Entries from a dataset
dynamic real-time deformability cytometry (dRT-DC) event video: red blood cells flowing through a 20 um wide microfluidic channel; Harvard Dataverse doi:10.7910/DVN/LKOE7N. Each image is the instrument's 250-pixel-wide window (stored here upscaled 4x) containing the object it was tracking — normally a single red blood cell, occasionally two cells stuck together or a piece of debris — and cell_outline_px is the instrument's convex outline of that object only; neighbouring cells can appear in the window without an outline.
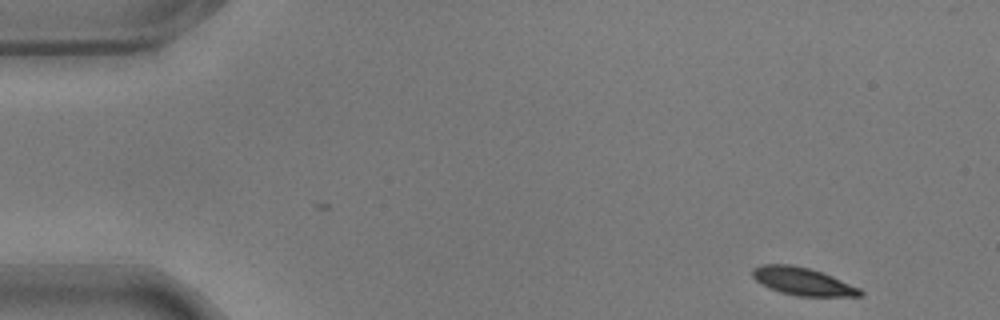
{"species": "common noctule bat (a hibernating species)", "species_latin": "Nyctalus noctula", "temperature_condition": "warm", "stored_images_in_passage": 54, "camera_frame_rate_fps": 3000, "um_per_image_px": 0.085, "animal": {"sex": "male", "body_mass_g": 17.9}, "frame": {"image": 1, "passage_image": 1, "time_ms": 0.0, "image_size_px": [1000, 320], "cell_outline_px": [[864, 296], [796, 296], [780, 292], [760, 284], [752, 276], [752, 268], [764, 264], [792, 264], [808, 268], [832, 276], [860, 288], [864, 292]], "centroid_in_image_um": [68.22, 23.92], "position_along_channel_um": 16.8, "area_um2": 17.4}}
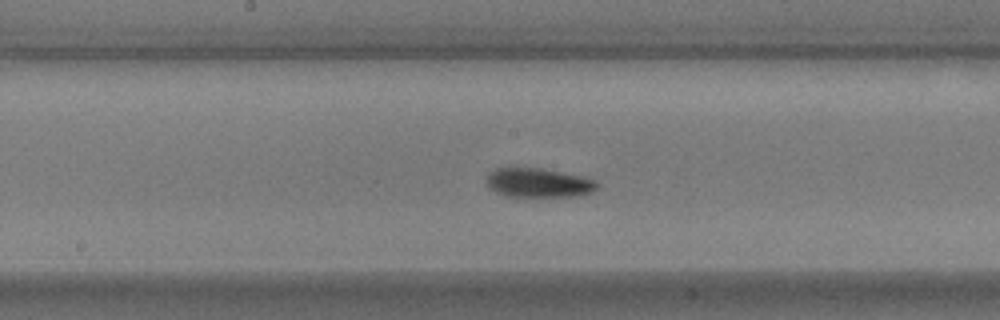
{"frame": {"image": 2, "passage_image": 26, "time_ms": 8.333, "image_size_px": [1000, 320], "cell_outline_px": [[600, 184], [592, 192], [584, 196], [504, 196], [488, 188], [488, 172], [496, 168], [516, 164], [544, 168], [584, 176], [596, 180]], "centroid_in_image_um": [45.76, 15.48], "position_along_channel_um": 202.4, "area_um2": 19.77}}
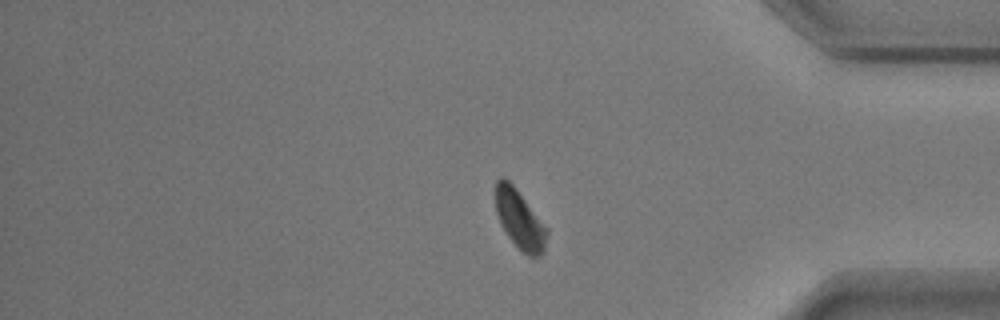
{"frame": {"image": 3, "passage_image": 44, "time_ms": 14.333, "image_size_px": [1000, 320], "cell_outline_px": [[548, 232], [544, 252], [540, 256], [528, 256], [508, 236], [496, 212], [496, 180], [500, 176], [504, 176], [516, 188], [548, 228]], "centroid_in_image_um": [44.2, 18.63], "position_along_channel_um": 391.0, "area_um2": 17.4}, "authors_computed_cell_mechanics": {"area_um2": 18.2359, "velocity_mm_per_s": 3.5038, "shape_relaxation_time_tau1_ms": 2.4459, "shape_relaxation_time_tau2_ms": null, "deformation_change_tau1": 0.1276, "deformation_change_tau2": null}}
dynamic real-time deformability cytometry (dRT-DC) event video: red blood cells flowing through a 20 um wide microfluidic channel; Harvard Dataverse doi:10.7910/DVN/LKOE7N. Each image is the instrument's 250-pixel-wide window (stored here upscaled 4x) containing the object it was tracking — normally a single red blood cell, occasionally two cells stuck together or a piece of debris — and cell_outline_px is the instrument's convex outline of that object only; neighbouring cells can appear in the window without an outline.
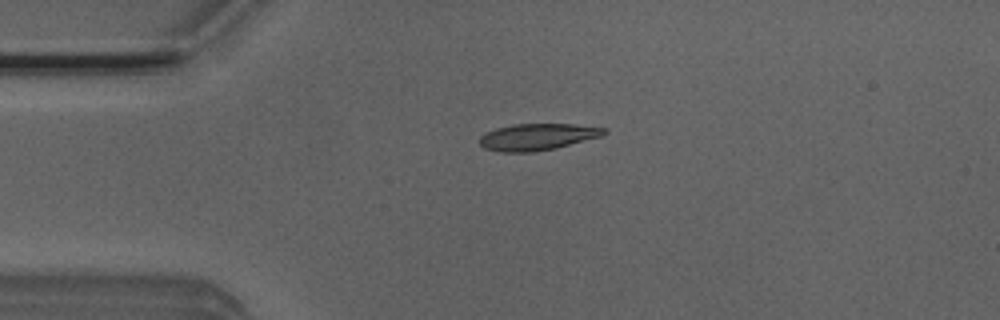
{"species": "Egyptian fruit bat (a non-hibernating species)", "species_latin": "Rousettus aegyptiacus", "temperature_condition": "room temperature", "stored_images_in_passage": 41, "camera_frame_rate_fps": 3000, "um_per_image_px": 0.085, "animal": {"sex": "male"}, "frame": {"image": 1, "passage_image": 1, "time_ms": 0.0, "image_size_px": [1000, 320], "cell_outline_px": [[608, 132], [600, 136], [556, 148], [532, 152], [500, 152], [484, 148], [480, 144], [480, 136], [484, 132], [496, 128], [512, 124], [572, 124], [604, 128]], "centroid_in_image_um": [45.62, 11.63], "position_along_channel_um": 39.4, "area_um2": 19.25}}
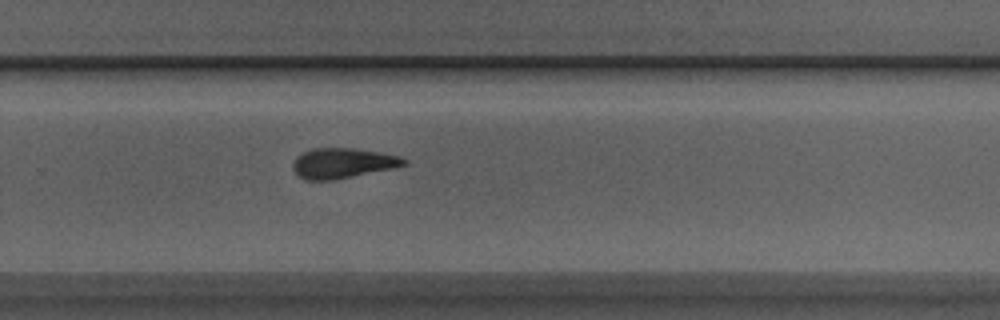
{"frame": {"image": 2, "passage_image": 23, "time_ms": 7.333, "image_size_px": [1000, 320], "cell_outline_px": [[408, 164], [396, 168], [332, 180], [308, 180], [300, 176], [292, 168], [292, 164], [296, 156], [312, 148], [356, 148], [380, 152], [396, 156], [408, 160]], "centroid_in_image_um": [29.14, 13.86], "position_along_channel_um": 300.7, "area_um2": 19.54}}
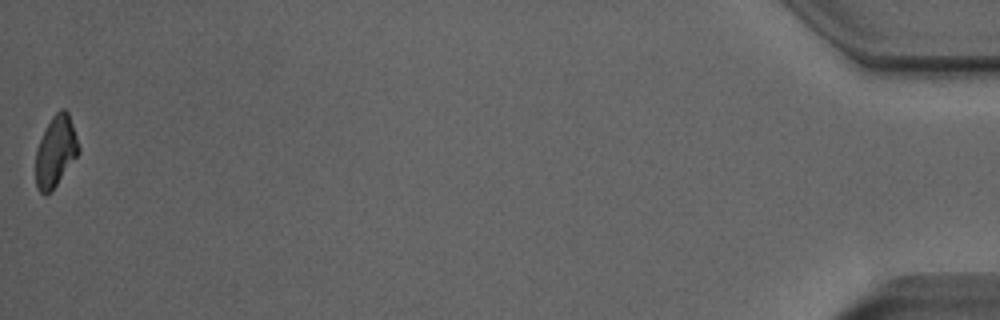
{"frame": {"image": 3, "passage_image": 41, "time_ms": 13.333, "image_size_px": [1000, 320], "cell_outline_px": [[80, 152], [56, 184], [44, 196], [36, 188], [36, 148], [52, 116], [60, 108], [64, 108], [68, 112], [80, 148]], "centroid_in_image_um": [4.73, 12.85], "position_along_channel_um": 430.5, "area_um2": 17.4}, "authors_computed_cell_mechanics": {"area_um2": 19.2474, "velocity_mm_per_s": 3.9086, "shape_relaxation_time_tau1_ms": 4.963, "shape_relaxation_time_tau2_ms": 2.699, "deformation_change_tau1": 0.1665, "deformation_change_tau2": 0.1025}}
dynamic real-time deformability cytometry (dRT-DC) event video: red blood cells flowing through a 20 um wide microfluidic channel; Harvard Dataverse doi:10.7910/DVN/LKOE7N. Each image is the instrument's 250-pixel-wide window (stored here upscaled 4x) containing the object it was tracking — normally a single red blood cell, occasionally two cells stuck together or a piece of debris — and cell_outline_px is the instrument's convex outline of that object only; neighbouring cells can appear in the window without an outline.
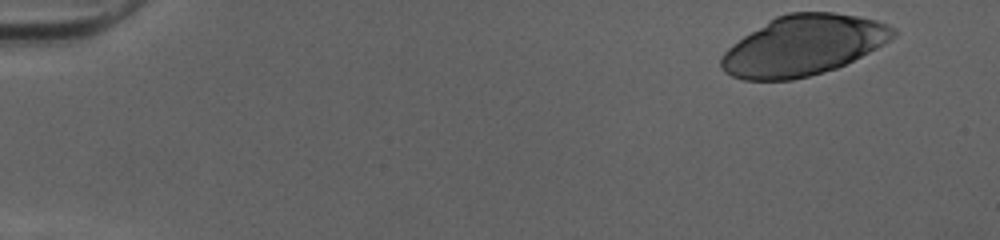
{"species": "human", "species_latin": "Homo sapiens", "temperature_condition": "cold", "stored_images_in_passage": 48, "camera_frame_rate_fps": 3000, "um_per_image_px": 0.085, "donor": {"sex": "female"}, "frame": {"image": 1, "passage_image": 1, "time_ms": 0.0, "image_size_px": [1000, 240], "cell_outline_px": [[900, 32], [896, 36], [884, 44], [836, 68], [824, 72], [792, 80], [744, 80], [732, 76], [724, 72], [720, 68], [720, 56], [728, 48], [744, 36], [776, 16], [788, 12], [832, 12], [856, 16], [876, 20], [888, 24], [896, 28]], "centroid_in_image_um": [68.29, 3.86], "position_along_channel_um": 16.7, "area_um2": 60.11}}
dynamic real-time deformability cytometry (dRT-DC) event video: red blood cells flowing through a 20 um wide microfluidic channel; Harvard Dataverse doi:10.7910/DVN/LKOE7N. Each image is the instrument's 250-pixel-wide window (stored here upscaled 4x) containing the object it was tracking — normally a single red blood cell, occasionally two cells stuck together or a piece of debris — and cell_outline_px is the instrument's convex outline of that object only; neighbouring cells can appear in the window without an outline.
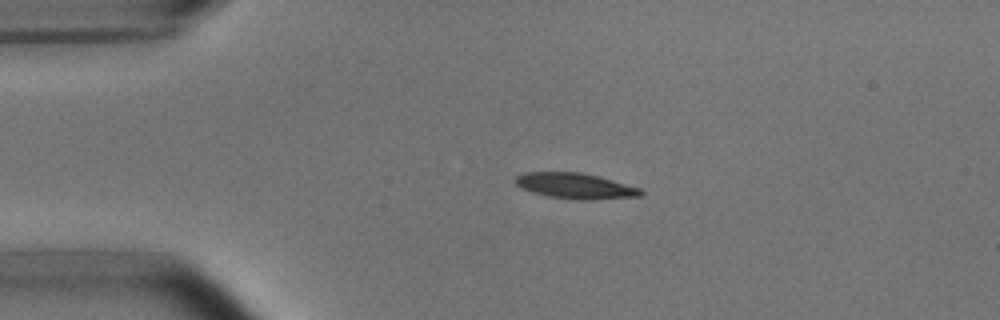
{"species": "common noctule bat (a hibernating species)", "species_latin": "Nyctalus noctula", "temperature_condition": "room temperature", "stored_images_in_passage": 43, "camera_frame_rate_fps": 3000, "um_per_image_px": 0.085, "animal": {"sex": "male", "body_mass_g": 15.6}, "frame": {"image": 1, "passage_image": 1, "time_ms": 0.0, "image_size_px": [1000, 320], "cell_outline_px": [[644, 192], [640, 196], [592, 200], [576, 200], [548, 196], [532, 192], [520, 188], [516, 184], [516, 176], [524, 172], [580, 172], [600, 176], [640, 188]], "centroid_in_image_um": [48.9, 15.8], "position_along_channel_um": 36.1, "area_um2": 18.84}}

WHAT NEEDS TO BE DONE
Print all the records again exactly; do not include any picture.

EXERCISE SOLUTION
dynamic real-time deformability cytometry (dRT-DC) event video: red blood cells flowing through a 20 um wide microfluidic channel; Harvard Dataverse doi:10.7910/DVN/LKOE7N. Each image is the instrument's 250-pixel-wide window (stored here upscaled 4x) containing the object it was tracking — normally a single red blood cell, occasionally two cells stuck together or a piece of debris — and cell_outline_px is the instrument's convex outline of that object only; neighbouring cells can appear in the window without an outline.
{"species": "common noctule bat (a hibernating species)", "species_latin": "Nyctalus noctula", "temperature_condition": "warm", "stored_images_in_passage": 54, "camera_frame_rate_fps": 3000, "um_per_image_px": 0.085, "animal": {"sex": "male", "body_mass_g": 17.9}, "frame": {"image": 1, "passage_image": 1, "time_ms": 0.0, "image_size_px": [1000, 320], "cell_outline_px": [[864, 296], [796, 296], [780, 292], [760, 284], [752, 276], [752, 268], [764, 264], [792, 264], [808, 268], [832, 276], [860, 288], [864, 292]], "centroid_in_image_um": [68.22, 23.92], "position_along_channel_um": 16.8, "area_um2": 17.4}}
{"frame": {"image": 2, "passage_image": 26, "time_ms": 8.333, "image_size_px": [1000, 320], "cell_outline_px": [[600, 184], [592, 192], [584, 196], [504, 196], [488, 188], [488, 172], [496, 168], [516, 164], [544, 168], [584, 176], [596, 180]], "centroid_in_image_um": [45.76, 15.48], "position_along_channel_um": 202.4, "area_um2": 19.77}}
{"frame": {"image": 3, "passage_image": 44, "time_ms": 14.333, "image_size_px": [1000, 320], "cell_outline_px": [[548, 232], [544, 252], [540, 256], [528, 256], [508, 236], [496, 212], [496, 180], [500, 176], [504, 176], [516, 188], [548, 228]], "centroid_in_image_um": [44.2, 18.63], "position_along_channel_um": 391.0, "area_um2": 17.4}, "authors_computed_cell_mechanics": {"area_um2": 18.2359, "velocity_mm_per_s": 3.5038, "shape_relaxation_time_tau1_ms": 2.4459, "shape_relaxation_time_tau2_ms": null, "deformation_change_tau1": 0.1276, "deformation_change_tau2": null}}
dynamic real-time deformability cytometry (dRT-DC) event video: red blood cells flowing through a 20 um wide microfluidic channel; Harvard Dataverse doi:10.7910/DVN/LKOE7N. Each image is the instrument's 250-pixel-wide window (stored here upscaled 4x) containing the object it was tracking — normally a single red blood cell, occasionally two cells stuck together or a piece of debris — and cell_outline_px is the instrument's convex outline of that object only; neighbouring cells can appear in the window without an outline.
{"species": "Egyptian fruit bat (a non-hibernating species)", "species_latin": "Rousettus aegyptiacus", "temperature_condition": "room temperature", "stored_images_in_passage": 41, "camera_frame_rate_fps": 3000, "um_per_image_px": 0.085, "animal": {"sex": "male"}, "frame": {"image": 1, "passage_image": 1, "time_ms": 0.0, "image_size_px": [1000, 320], "cell_outline_px": [[608, 132], [600, 136], [556, 148], [532, 152], [500, 152], [484, 148], [480, 144], [480, 136], [484, 132], [496, 128], [512, 124], [572, 124], [604, 128]], "centroid_in_image_um": [45.62, 11.63], "position_along_channel_um": 39.4, "area_um2": 19.25}}
{"frame": {"image": 2, "passage_image": 23, "time_ms": 7.333, "image_size_px": [1000, 320], "cell_outline_px": [[408, 164], [396, 168], [332, 180], [308, 180], [300, 176], [292, 168], [292, 164], [296, 156], [312, 148], [356, 148], [380, 152], [396, 156], [408, 160]], "centroid_in_image_um": [29.14, 13.86], "position_along_channel_um": 300.7, "area_um2": 19.54}}
{"frame": {"image": 3, "passage_image": 41, "time_ms": 13.333, "image_size_px": [1000, 320], "cell_outline_px": [[80, 152], [56, 184], [44, 196], [36, 188], [36, 148], [52, 116], [60, 108], [64, 108], [68, 112], [80, 148]], "centroid_in_image_um": [4.73, 12.85], "position_along_channel_um": 430.5, "area_um2": 17.4}, "authors_computed_cell_mechanics": {"area_um2": 19.2474, "velocity_mm_per_s": 3.9086, "shape_relaxation_time_tau1_ms": 4.963, "shape_relaxation_time_tau2_ms": 2.699, "deformation_change_tau1": 0.1665, "deformation_change_tau2": 0.1025}}
dynamic real-time deformability cytometry (dRT-DC) event video: red blood cells flowing through a 20 um wide microfluidic channel; Harvard Dataverse doi:10.7910/DVN/LKOE7N. Each image is the instrument's 250-pixel-wide window (stored here upscaled 4x) containing the object it was tracking — normally a single red blood cell, occasionally two cells stuck together or a piece of debris — and cell_outline_px is the instrument's convex outline of that object only; neighbouring cells can appear in the window without an outline.
{"species": "human", "species_latin": "Homo sapiens", "temperature_condition": "cold", "stored_images_in_passage": 48, "camera_frame_rate_fps": 3000, "um_per_image_px": 0.085, "donor": {"sex": "female"}, "frame": {"image": 1, "passage_image": 1, "time_ms": 0.0, "image_size_px": [1000, 240], "cell_outline_px": [[900, 32], [896, 36], [884, 44], [836, 68], [824, 72], [792, 80], [744, 80], [732, 76], [724, 72], [720, 68], [720, 56], [728, 48], [744, 36], [776, 16], [788, 12], [832, 12], [856, 16], [876, 20], [888, 24], [896, 28]], "centroid_in_image_um": [68.29, 3.86], "position_along_channel_um": 16.7, "area_um2": 60.11}}
dynamic real-time deformability cytometry (dRT-DC) event video: red blood cells flowing through a 20 um wide microfluidic channel; Harvard Dataverse doi:10.7910/DVN/LKOE7N. Each image is the instrument's 250-pixel-wide window (stored here upscaled 4x) containing the object it was tracking — normally a single red blood cell, occasionally two cells stuck together or a piece of debris — and cell_outline_px is the instrument's convex outline of that object only; neighbouring cells can appear in the window without an outline.
{"species": "common noctule bat (a hibernating species)", "species_latin": "Nyctalus noctula", "temperature_condition": "room temperature", "stored_images_in_passage": 43, "camera_frame_rate_fps": 3000, "um_per_image_px": 0.085, "animal": {"sex": "male", "body_mass_g": 15.6}, "frame": {"image": 1, "passage_image": 1, "time_ms": 0.0, "image_size_px": [1000, 320], "cell_outline_px": [[644, 192], [640, 196], [592, 200], [576, 200], [548, 196], [532, 192], [520, 188], [516, 184], [516, 176], [524, 172], [580, 172], [600, 176], [640, 188]], "centroid_in_image_um": [48.9, 15.8], "position_along_channel_um": 36.1, "area_um2": 18.84}}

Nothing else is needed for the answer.